[Source records]
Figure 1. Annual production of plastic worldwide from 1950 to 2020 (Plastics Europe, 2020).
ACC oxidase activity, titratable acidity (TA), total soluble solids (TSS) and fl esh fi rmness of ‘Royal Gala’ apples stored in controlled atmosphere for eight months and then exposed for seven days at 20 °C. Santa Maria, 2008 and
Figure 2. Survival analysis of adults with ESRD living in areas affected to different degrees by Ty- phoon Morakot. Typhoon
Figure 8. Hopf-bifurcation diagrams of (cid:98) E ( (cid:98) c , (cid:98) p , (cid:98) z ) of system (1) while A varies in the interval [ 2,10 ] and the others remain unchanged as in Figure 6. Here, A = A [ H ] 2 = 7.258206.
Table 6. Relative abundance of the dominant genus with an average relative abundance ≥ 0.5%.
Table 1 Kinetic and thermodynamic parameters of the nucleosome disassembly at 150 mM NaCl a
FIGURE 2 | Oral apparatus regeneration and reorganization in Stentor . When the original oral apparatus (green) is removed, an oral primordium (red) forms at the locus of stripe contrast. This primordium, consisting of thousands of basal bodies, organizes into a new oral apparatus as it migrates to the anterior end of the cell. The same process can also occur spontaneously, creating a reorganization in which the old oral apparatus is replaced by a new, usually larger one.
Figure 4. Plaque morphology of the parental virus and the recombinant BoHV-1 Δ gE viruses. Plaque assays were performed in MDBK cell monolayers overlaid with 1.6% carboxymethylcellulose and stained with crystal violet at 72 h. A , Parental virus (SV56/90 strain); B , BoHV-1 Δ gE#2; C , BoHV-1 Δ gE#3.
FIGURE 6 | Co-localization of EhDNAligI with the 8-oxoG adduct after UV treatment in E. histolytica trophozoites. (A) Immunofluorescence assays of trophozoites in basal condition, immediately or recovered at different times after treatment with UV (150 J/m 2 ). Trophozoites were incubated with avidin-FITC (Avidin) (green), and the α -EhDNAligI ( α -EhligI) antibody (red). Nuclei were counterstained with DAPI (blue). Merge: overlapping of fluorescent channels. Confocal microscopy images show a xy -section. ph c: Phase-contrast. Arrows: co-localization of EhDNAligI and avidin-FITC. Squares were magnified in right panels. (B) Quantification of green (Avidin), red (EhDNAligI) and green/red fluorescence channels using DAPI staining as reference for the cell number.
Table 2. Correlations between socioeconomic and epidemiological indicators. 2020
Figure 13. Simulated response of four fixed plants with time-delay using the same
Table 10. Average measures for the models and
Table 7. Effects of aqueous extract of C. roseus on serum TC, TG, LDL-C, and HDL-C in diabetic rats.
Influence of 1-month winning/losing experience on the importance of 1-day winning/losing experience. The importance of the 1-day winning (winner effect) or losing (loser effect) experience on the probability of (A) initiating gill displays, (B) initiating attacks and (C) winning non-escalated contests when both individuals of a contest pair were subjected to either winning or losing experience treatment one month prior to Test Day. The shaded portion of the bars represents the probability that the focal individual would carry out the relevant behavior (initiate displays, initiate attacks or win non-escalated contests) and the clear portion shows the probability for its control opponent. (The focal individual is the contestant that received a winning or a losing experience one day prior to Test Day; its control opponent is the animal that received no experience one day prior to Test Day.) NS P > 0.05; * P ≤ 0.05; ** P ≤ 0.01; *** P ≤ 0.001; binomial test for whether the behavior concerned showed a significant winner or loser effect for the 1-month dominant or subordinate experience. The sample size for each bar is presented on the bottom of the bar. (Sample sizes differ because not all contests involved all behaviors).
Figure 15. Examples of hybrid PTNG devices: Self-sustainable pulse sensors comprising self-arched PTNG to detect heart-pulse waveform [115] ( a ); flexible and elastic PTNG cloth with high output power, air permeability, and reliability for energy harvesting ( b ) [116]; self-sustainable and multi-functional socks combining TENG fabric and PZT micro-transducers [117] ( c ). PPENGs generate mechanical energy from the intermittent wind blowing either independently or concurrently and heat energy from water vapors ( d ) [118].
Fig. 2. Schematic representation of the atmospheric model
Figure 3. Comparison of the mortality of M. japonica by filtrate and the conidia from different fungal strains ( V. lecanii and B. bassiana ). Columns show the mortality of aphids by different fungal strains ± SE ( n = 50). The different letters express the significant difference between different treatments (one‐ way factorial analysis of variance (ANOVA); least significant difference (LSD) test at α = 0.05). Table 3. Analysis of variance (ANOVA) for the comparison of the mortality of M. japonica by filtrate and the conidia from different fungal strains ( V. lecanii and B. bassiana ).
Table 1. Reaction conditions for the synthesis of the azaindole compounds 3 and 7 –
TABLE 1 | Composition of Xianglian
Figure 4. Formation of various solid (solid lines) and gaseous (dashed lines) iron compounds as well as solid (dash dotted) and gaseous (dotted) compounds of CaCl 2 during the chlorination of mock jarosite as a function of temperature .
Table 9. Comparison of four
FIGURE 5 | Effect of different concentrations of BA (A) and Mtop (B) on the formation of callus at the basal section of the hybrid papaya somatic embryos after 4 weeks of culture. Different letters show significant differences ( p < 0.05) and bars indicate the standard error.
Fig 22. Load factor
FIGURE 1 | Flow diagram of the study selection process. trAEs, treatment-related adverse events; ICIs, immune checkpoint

TASK STATEMENT ::
Each of the records above is to be reproduced word for word.

TASK SOLUTION ::
Figure 1. Annual production of plastic worldwide from 1950 to 2020 (Plastics Europe, 2020).
ACC oxidase activity, titratable acidity (TA), total soluble solids (TSS) and fl esh fi rmness of ‘Royal Gala’ apples stored in controlled atmosphere for eight months and then exposed for seven days at 20 °C. Santa Maria, 2008 and
Figure 2. Survival analysis of adults with ESRD living in areas affected to different degrees by Ty- phoon Morakot. Typhoon
Figure 8. Hopf-bifurcation diagrams of (cid:98) E ( (cid:98) c , (cid:98) p , (cid:98) z ) of system (1) while A varies in the interval [ 2,10 ] and the others remain unchanged as in Figure 6. Here, A = A [ H ] 2 = 7.258206.
Table 6. Relative abundance of the dominant genus with an average relative abundance ≥ 0.5%.
Table 1 Kinetic and thermodynamic parameters of the nucleosome disassembly at 150 mM NaCl a
FIGURE 2 | Oral apparatus regeneration and reorganization in Stentor . When the original oral apparatus (green) is removed, an oral primordium (red) forms at the locus of stripe contrast. This primordium, consisting of thousands of basal bodies, organizes into a new oral apparatus as it migrates to the anterior end of the cell. The same process can also occur spontaneously, creating a reorganization in which the old oral apparatus is replaced by a new, usually larger one.
Figure 4. Plaque morphology of the parental virus and the recombinant BoHV-1 Δ gE viruses. Plaque assays were performed in MDBK cell monolayers overlaid with 1.6% carboxymethylcellulose and stained with crystal violet at 72 h. A , Parental virus (SV56/90 strain); B , BoHV-1 Δ gE#2; C , BoHV-1 Δ gE#3.
FIGURE 6 | Co-localization of EhDNAligI with the 8-oxoG adduct after UV treatment in E. histolytica trophozoites. (A) Immunofluorescence assays of trophozoites in basal condition, immediately or recovered at different times after treatment with UV (150 J/m 2 ). Trophozoites were incubated with avidin-FITC (Avidin) (green), and the α -EhDNAligI ( α -EhligI) antibody (red). Nuclei were counterstained with DAPI (blue). Merge: overlapping of fluorescent channels. Confocal microscopy images show a xy -section. ph c: Phase-contrast. Arrows: co-localization of EhDNAligI and avidin-FITC. Squares were magnified in right panels. (B) Quantification of green (Avidin), red (EhDNAligI) and green/red fluorescence channels using DAPI staining as reference for the cell number.
Table 2. Correlations between socioeconomic and epidemiological indicators. 2020
Figure 13. Simulated response of four fixed plants with time-delay using the same
Table 10. Average measures for the models and
Table 7. Effects of aqueous extract of C. roseus on serum TC, TG, LDL-C, and HDL-C in diabetic rats.
Influence of 1-month winning/losing experience on the importance of 1-day winning/losing experience. The importance of the 1-day winning (winner effect) or losing (loser effect) experience on the probability of (A) initiating gill displays, (B) initiating attacks and (C) winning non-escalated contests when both individuals of a contest pair were subjected to either winning or losing experience treatment one month prior to Test Day. The shaded portion of the bars represents the probability that the focal individual would carry out the relevant behavior (initiate displays, initiate attacks or win non-escalated contests) and the clear portion shows the probability for its control opponent. (The focal individual is the contestant that received a winning or a losing experience one day prior to Test Day; its control opponent is the animal that received no experience one day prior to Test Day.) NS P > 0.05; * P ≤ 0.05; ** P ≤ 0.01; *** P ≤ 0.001; binomial test for whether the behavior concerned showed a significant winner or loser effect for the 1-month dominant or subordinate experience. The sample size for each bar is presented on the bottom of the bar. (Sample sizes differ because not all contests involved all behaviors).
Figure 15. Examples of hybrid PTNG devices: Self-sustainable pulse sensors comprising self-arched PTNG to detect heart-pulse waveform [115] ( a ); flexible and elastic PTNG cloth with high output power, air permeability, and reliability for energy harvesting ( b ) [116]; self-sustainable and multi-functional socks combining TENG fabric and PZT micro-transducers [117] ( c ). PPENGs generate mechanical energy from the intermittent wind blowing either independently or concurrently and heat energy from water vapors ( d ) [118].
Fig. 2. Schematic representation of the atmospheric model
Figure 3. Comparison of the mortality of M. japonica by filtrate and the conidia from different fungal strains ( V. lecanii and B. bassiana ). Columns show the mortality of aphids by different fungal strains ± SE ( n = 50). The different letters express the significant difference between different treatments (one‐ way factorial analysis of variance (ANOVA); least significant difference (LSD) test at α = 0.05). Table 3. Analysis of variance (ANOVA) for the comparison of the mortality of M. japonica by filtrate and the conidia from different fungal strains ( V. lecanii and B. bassiana ).
Table 1. Reaction conditions for the synthesis of the azaindole compounds 3 and 7 –
TABLE 1 | Composition of Xianglian
Figure 4. Formation of various solid (solid lines) and gaseous (dashed lines) iron compounds as well as solid (dash dotted) and gaseous (dotted) compounds of CaCl 2 during the chlorination of mock jarosite as a function of temperature .
Table 9. Comparison of four
FIGURE 5 | Effect of different concentrations of BA (A) and Mtop (B) on the formation of callus at the basal section of the hybrid papaya somatic embryos after 4 weeks of culture. Different letters show significant differences ( p < 0.05) and bars indicate the standard error.
Fig 22. Load factor
FIGURE 1 | Flow diagram of the study selection process. trAEs, treatment-related adverse events; ICIs, immune checkpoint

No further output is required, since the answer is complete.